Un ejemplo paradigmático es el relativo al carácter obligatorio y gratuito de la enseñanza básica (art. 27.4 CE): por un lado, esta norma es un mandato a los poderes públicos que deben garantizar esas condiciones de la enseñanza básica, para lo que deben crear una red pública de centros educativos que aseguren esa obligatoriedad y gratuidad o imponer a los particulares que posean centros educativos esa obligación de ofertar enseñanzas propias de esa etapa. Por tanto, el apartado 4 del art. 27 CE contendría un derecho de prestación a un servicio educativo gratuito. Ahora bien, la configuración de ese derecho depende a su vez de una prestación consistente en la creación de las normas que definan qué sea educación básica y que establezcan, en un caso, el régimen jurídico de los centros educativos públicos, y en el otro, el régimen y obligaciones de los privados.  En este punto el contenido del derecho a la educación del art. 27 CE integraría varios derechos de prestación e incluso una garantía institucional de una red de enseñanza básica obligatoria y gratuita, lo que permitiría afirmar que en el art. 27.4 CE, en relación con su apartado 1, la Constitución ha previsto una garantía de procedimiento y organización del derecho a la educación. 

El obligado por un derecho de prestación siempre es un poder público, incluso cuando la prestación sea a cargo de un particular, pues es la ley la que configura la prestación y sus condiciones concretas de existencia. 

3.- Las garantías institucionales son una tercera técnica de protección  aunque es posible encontrar garantías institucionales desligadas de los derechos fundamentales (la autonomía local, por ejemplo, art. 137 CE). La garantía institucional consiste en la ordenación normativa de una determinada realidad (la autonomía universitaria, el proceso de comunicación pública) e incluye normas sobre procesos y organización a las que no puede sustraerse el legislador. Allí donde hay una garantía institucional, se impone al Estado una estructura normativa o institucional que encarna la dimensión objetiva de un derecho fundamental y en la que debe encuadrase el disfrute de su dimensión subjetiva. 
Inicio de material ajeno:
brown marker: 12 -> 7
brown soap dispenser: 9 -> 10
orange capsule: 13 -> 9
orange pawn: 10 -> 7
La Constitución puede acudir a la garantía institucional para complementar y servir a los derechos de libertad contenidos en un derecho fundamental (libertad de expresión e información y garantía de un proceso libre y plural de comunicación pública). También es posible que el propio derecho fundamental sea una garantía institucional de la que quepa derivar facultades individuales. 
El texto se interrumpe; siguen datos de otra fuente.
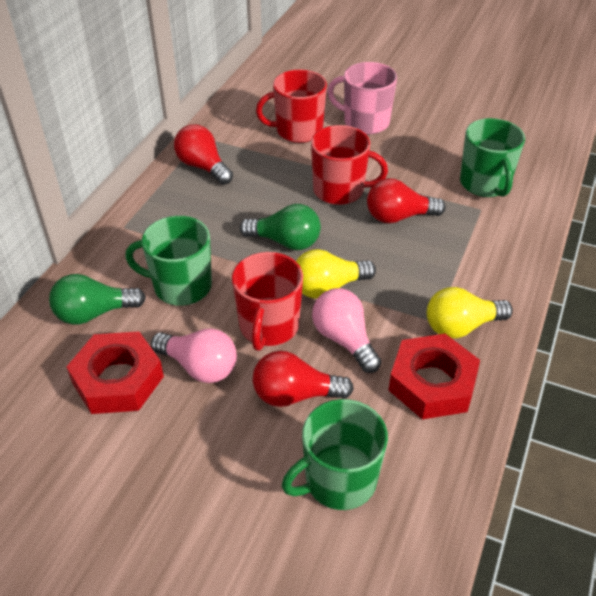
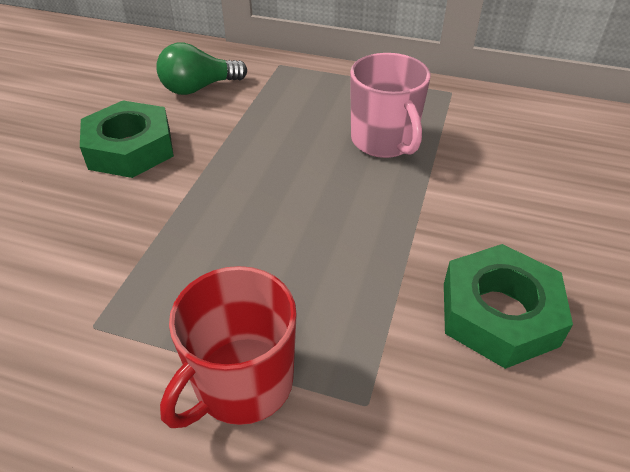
green light bulb: 2 -> 1
green mug: 3 -> 0
green nut: 0 -> 2
pink light bulb: 2 -> 0
red light bulb: 3 -> 0
red mug: 3 -> 1
red nut: 2 -> 0
yellow light bulb: 2 -> 0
4.- Finalmente, tanto los derechos de prestación como las garantías institucionales (técnicas 2 y 3) en ocasiones no son sino garantías de organización o procedimiento; por citar un ejemplo, es difícil concebir el derecho a la tutela judicial efectiva sin un procedimiento y una organización judicial que, además, deben responder a una serie de exigencias constitucionales para que cumplan su función; por ejemplo, que garanticen los derechos de defensa en condiciones de igualdad de todas las partes en el proceso. 

Y en muchas ocasiones estas garantías están al servicio de derechos de libertad. Así, las condiciones constitucionales del auto de entrada y registro de un domicilio y del proceder mismo en esa entrada y registro respecto a la efectiva garantía del derecho a la inviolabilidad del domicilio (STC 166/1999, de 27 de septiembre, sobre el artículo 18.2 CE); las normas sobre creación de emisoras de radiotelevisión (STC 127/1994, de 5 de mayo, sobre el artículo 20 CE) o, finalmente, la creación de autoridades independientes para la garantía de derechos fundamentales como la Agencia de Protección de Datos y el derecho fundamental a la protección de datos personales (STC 290/2000, de 30 de noviembre, sobre el artículo 18.4 CE). 
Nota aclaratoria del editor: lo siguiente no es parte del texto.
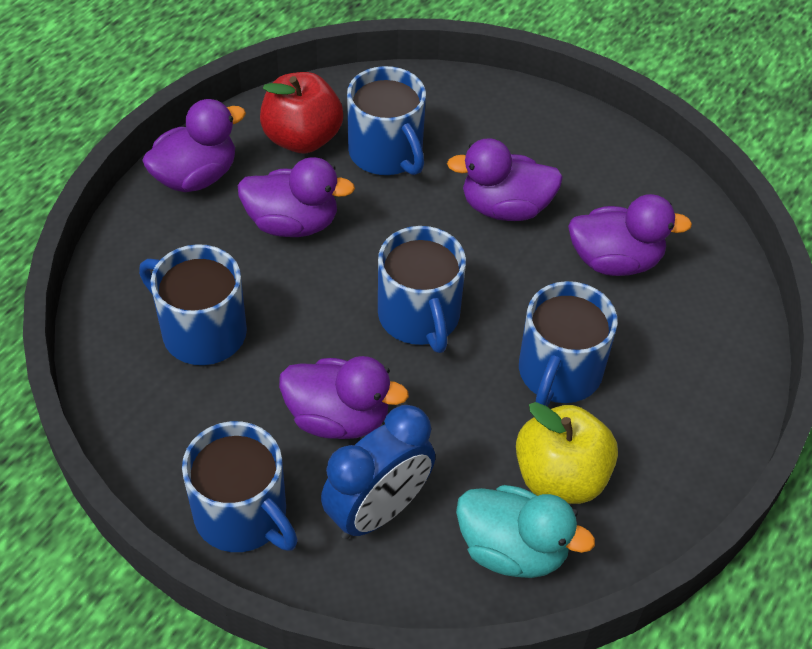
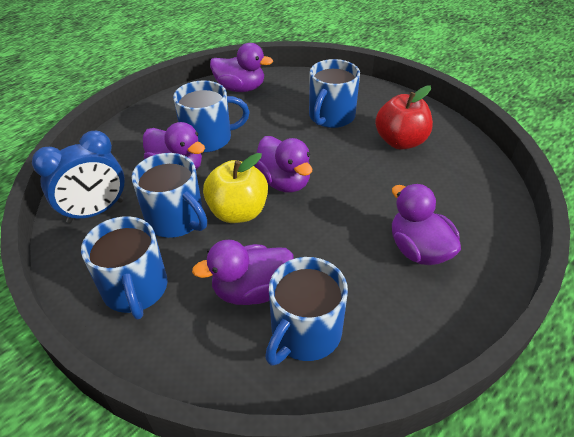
turquoise duck: 1 -> 0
En todos estos casos se trata de asegurar el objeto del derecho fundamental, creando procesos u órganos cuya función es hacer posible la realización efectiva de sus expectativas de conducta y perseguir la mayor optimización posible de la libertad.

Pd. Esta undécima entrada resume en muy pocas palabras la segunda parte del Capítulo V –“Objeto y contenido de los derechos fundamentales”-, que redactó Ignacio Villaverde.